In West Virginia, a water quality permit from the Department of Environmental Protection is still needed. Virginia’s and North Carolina’s Departments of Environmental Quality must also approve similar permits before construction can begin.

“Once we receive the other state and federal permits that we need, FERC will then issue what’s called a Notice to Proceed,” Ruby said.

That, he said, will be the final permission to begin construction.

The EnergySure Coalition — a group of businesses, organizations and individuals across North Carolina, Virginia, West Virginia — released a statement on FERC’s approval of the project, calling the action a positive step toward ensuring an energy source for the region.

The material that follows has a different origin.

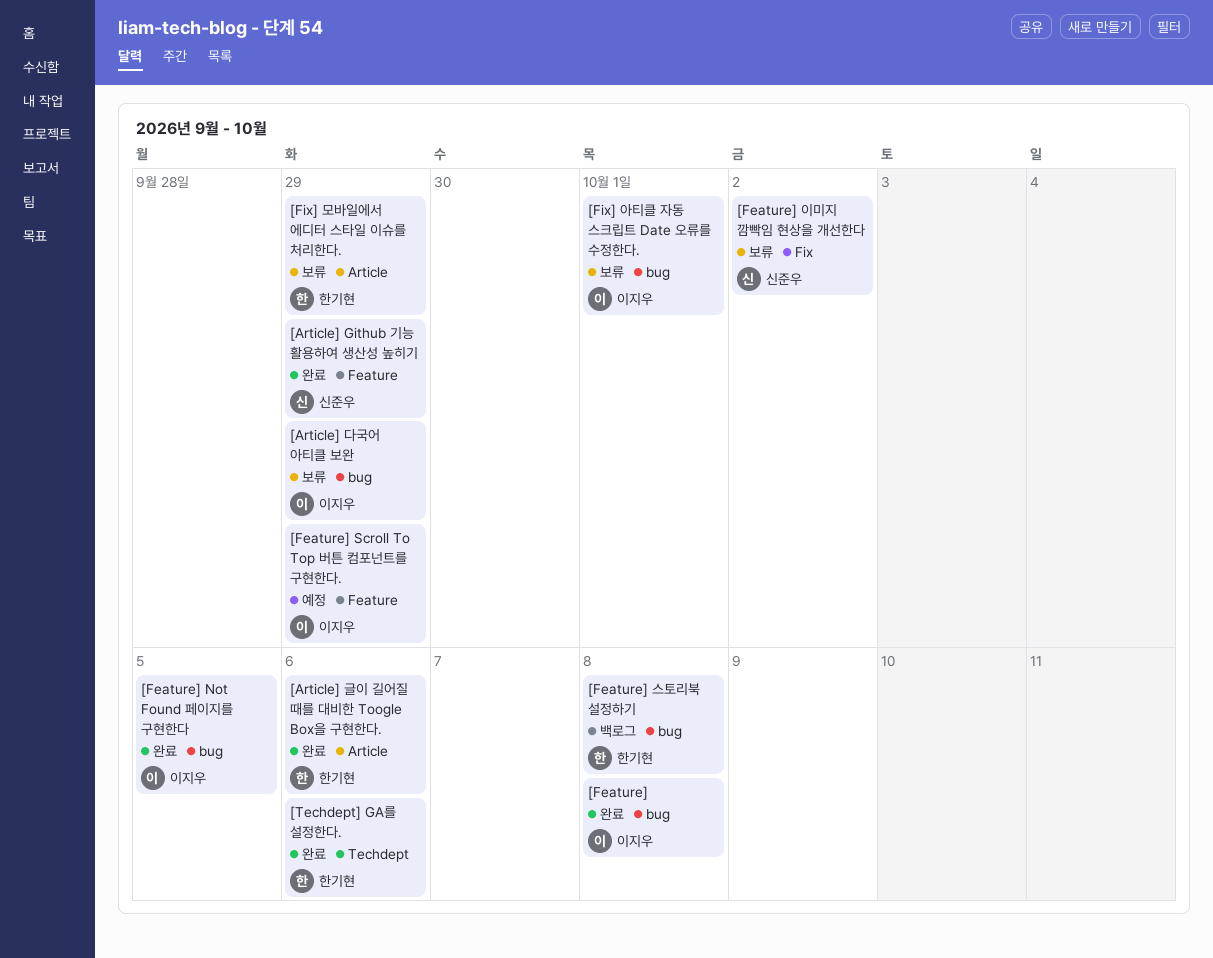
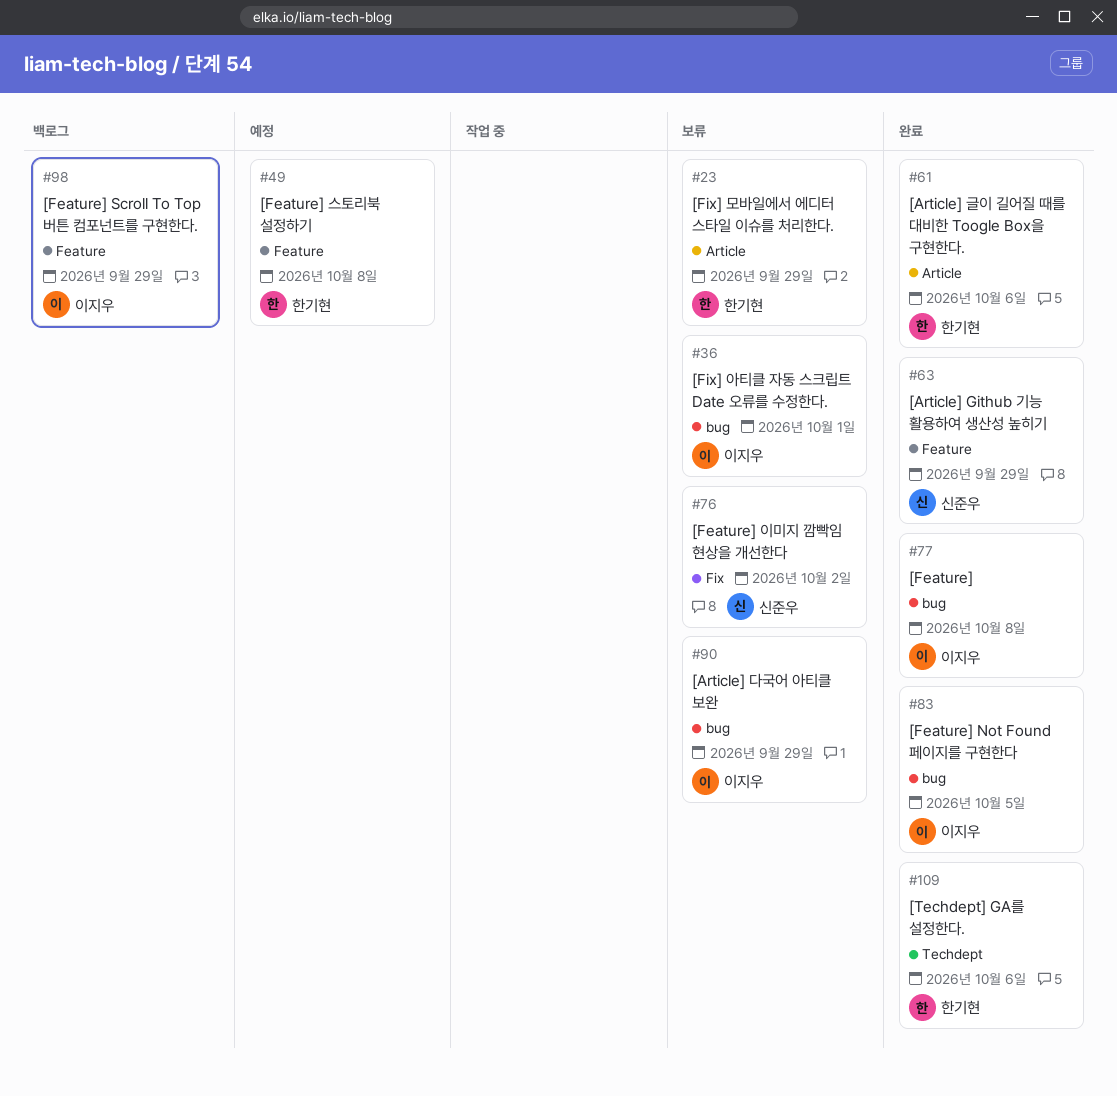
[Feature] Scroll To Top 버튼 컴포넌트를 구현한다., status: 예정 -> 백로그
[Feature] 스토리북 설정하기, status: 백로그 -> 예정
[Feature] 스토리북 설정하기, label: bug -> Feature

The 600-mile pipeline — some of which will run through Harrison, Lewis, Upshur, Randolph and Pocahontas counties — is estimated to cost between $5 billion and $5.5 billion.

The cost will be shared among three companies.

Dominion Energy will own 48 percent of the pipeline; Duke Energy will own 47 percent; and Southern Company Gas will own 5 percent.

Dominion Energy will build and operate the pipeline.

“We’re excited to hear this step has been taken, and we’re looking forward to the employment opportunities that will result — as well as the business opportunities and the overall economic impact of the project,” said Kathy Wagner, president of the Harrison County Chamber of Commerce.

Wagner said the construction phase and the long-term maintenance of the project will result in increased employment.

However, Harrison County Commissioner Ron Watson is concerned that the state will not have enough qualified workers for the project.

“The bigger problem is trying to get qualified individuals that are drug-free. It seems like that is a holdup on a lot of people being employed is that they can’t pass the drug test,” he said.

Noting the pipeline planners’ efforts to protect land and wildlife along its route, Wagner said she’s confident the project will be a “win for everyone.”

“It’s an opportunity for not only Harrison County, but all of West Virginia to prosper both in jobs and economic impact — the tax dollars — it’s just a win-win for everybody,” she said.